Aécio sai desse processo “menor” que todos

Entre todos os implicados no maior escândalo de corrupção já levantado no Brasil através de uma megaoperação de investigação, incluindo o atual presidente da República Michel Temer, realizada por uma força tarefa envolvendo o Supremo Tribunal Federal, o Ministério Público Federal, o juizado da 1ª Instância da Justiça Federal, em Curitiba, e a Polícia Federal, o que amis chama atenção é sem dúvida é o caso do senador e presidente licenciado do PSDB Aécio Neves.

Aécio, no que pese ser neto do ex-presidente Tancredo Neves e filho de Aécio Ferreira da Cunha, que foi deputado federal, sai desse processo menor do que todos os outros envolvidos. Mostrou toda a sua baixeza como político e como indivíduo ao liderar o processo de impeachment da presidente Dilma Rousseff tão logo recebeu o resultado da eleição de 2014 em que foi derrotado no segundo turno. Essa atitude levou o país a uma situação de caos não só no plano político, como econômico e social.
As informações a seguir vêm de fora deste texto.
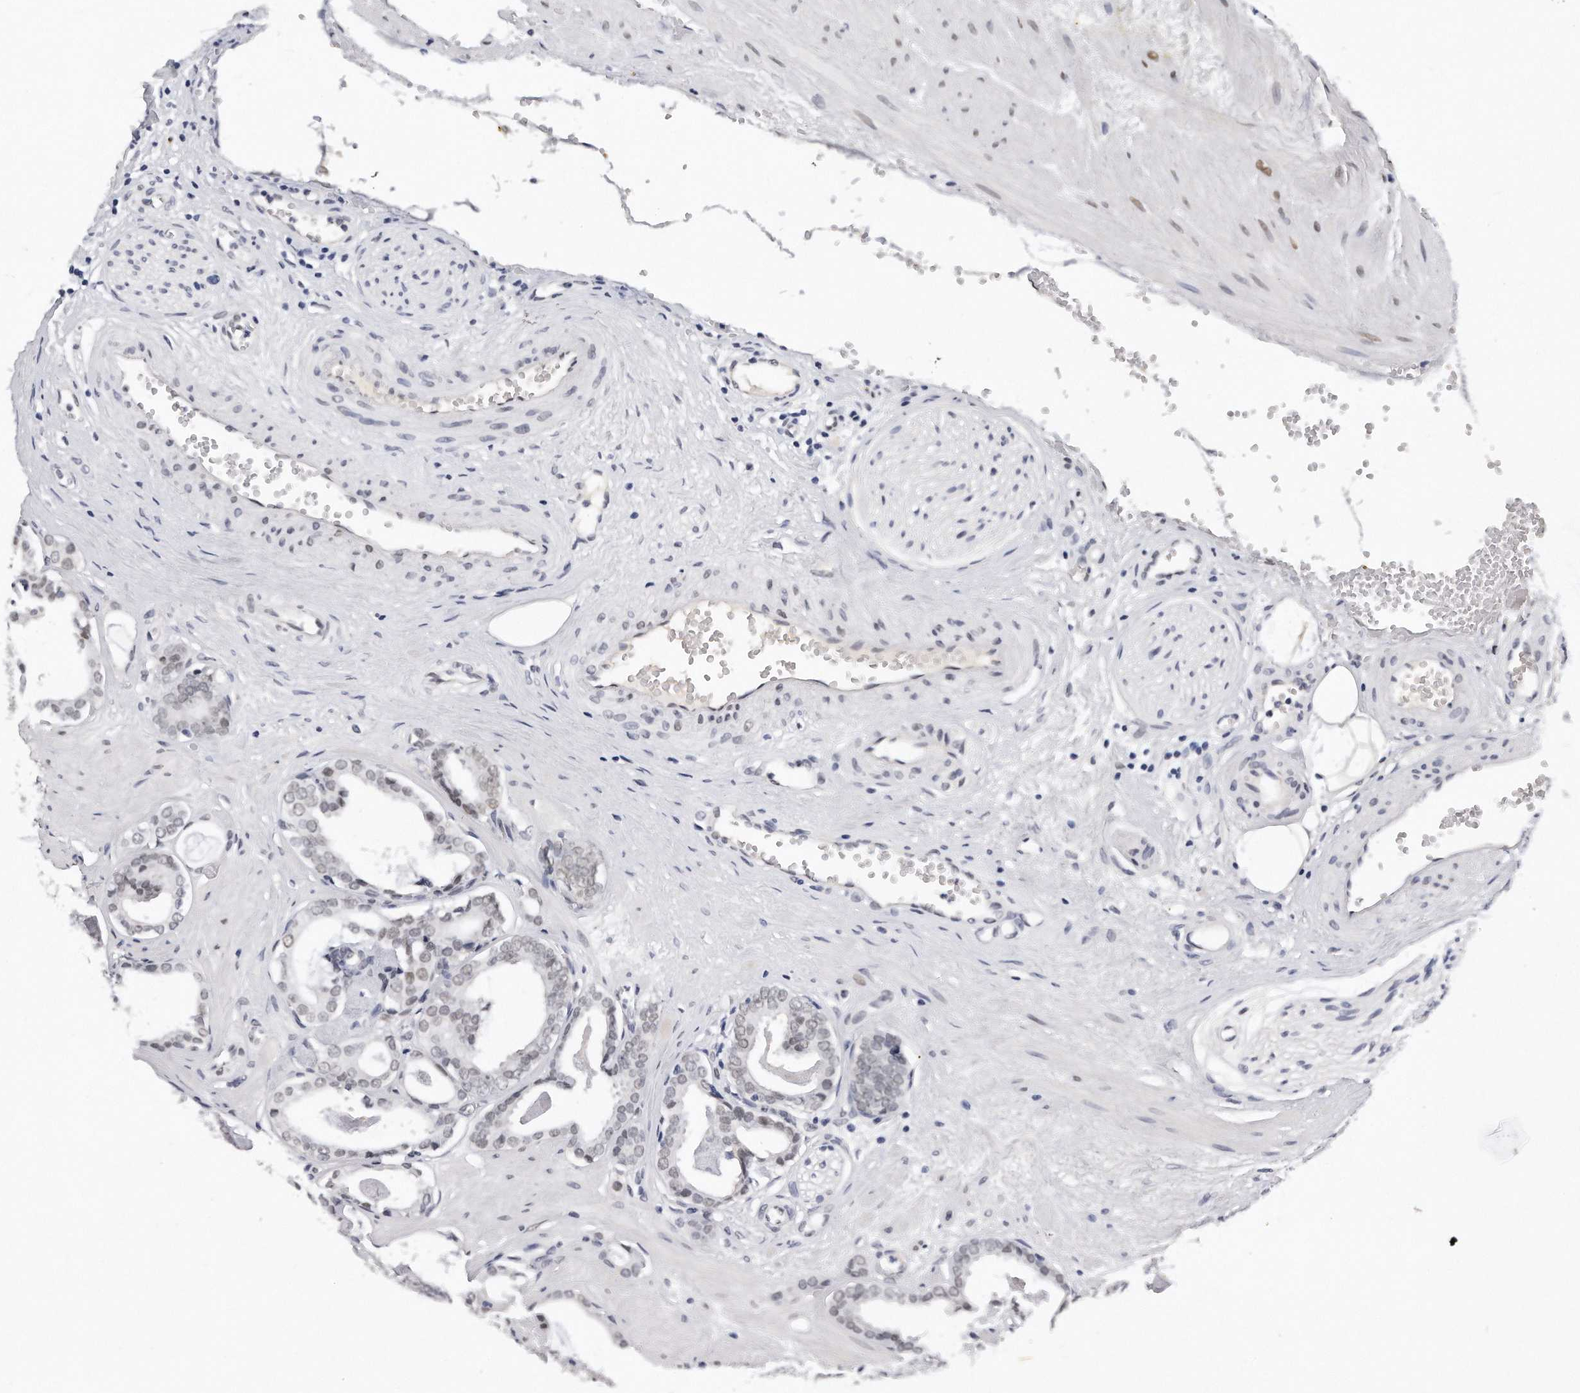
{"staining": {"intensity": "weak", "quantity": ">75%", "location": "nuclear"}, "tissue": "prostate cancer", "cell_type": "Tumor cells", "image_type": "cancer", "snomed": [{"axis": "morphology", "description": "Adenocarcinoma, Low grade"}, {"axis": "topography", "description": "Prostate"}], "caption": "Human low-grade adenocarcinoma (prostate) stained with a protein marker displays weak staining in tumor cells.", "gene": "CTBP2", "patient": {"sex": "male", "age": 53}}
Apoiado por setores e instituições influentes da vida privada nacional, que tinha interesse em ver o PT fora do governo, uma vez que a reeleição da presidente Dilma completaria um ciclo de 16 anos do partido no poder, Aécio, blindado na campanha pelas denúncias de envolvimento em corrupção ao longo do período em que governou Minas Gerais, incluindo o caso Furnas, onde responde a processo por corrupção, viu a chance de liderar o movimento sem se preocupar com as conseqüências.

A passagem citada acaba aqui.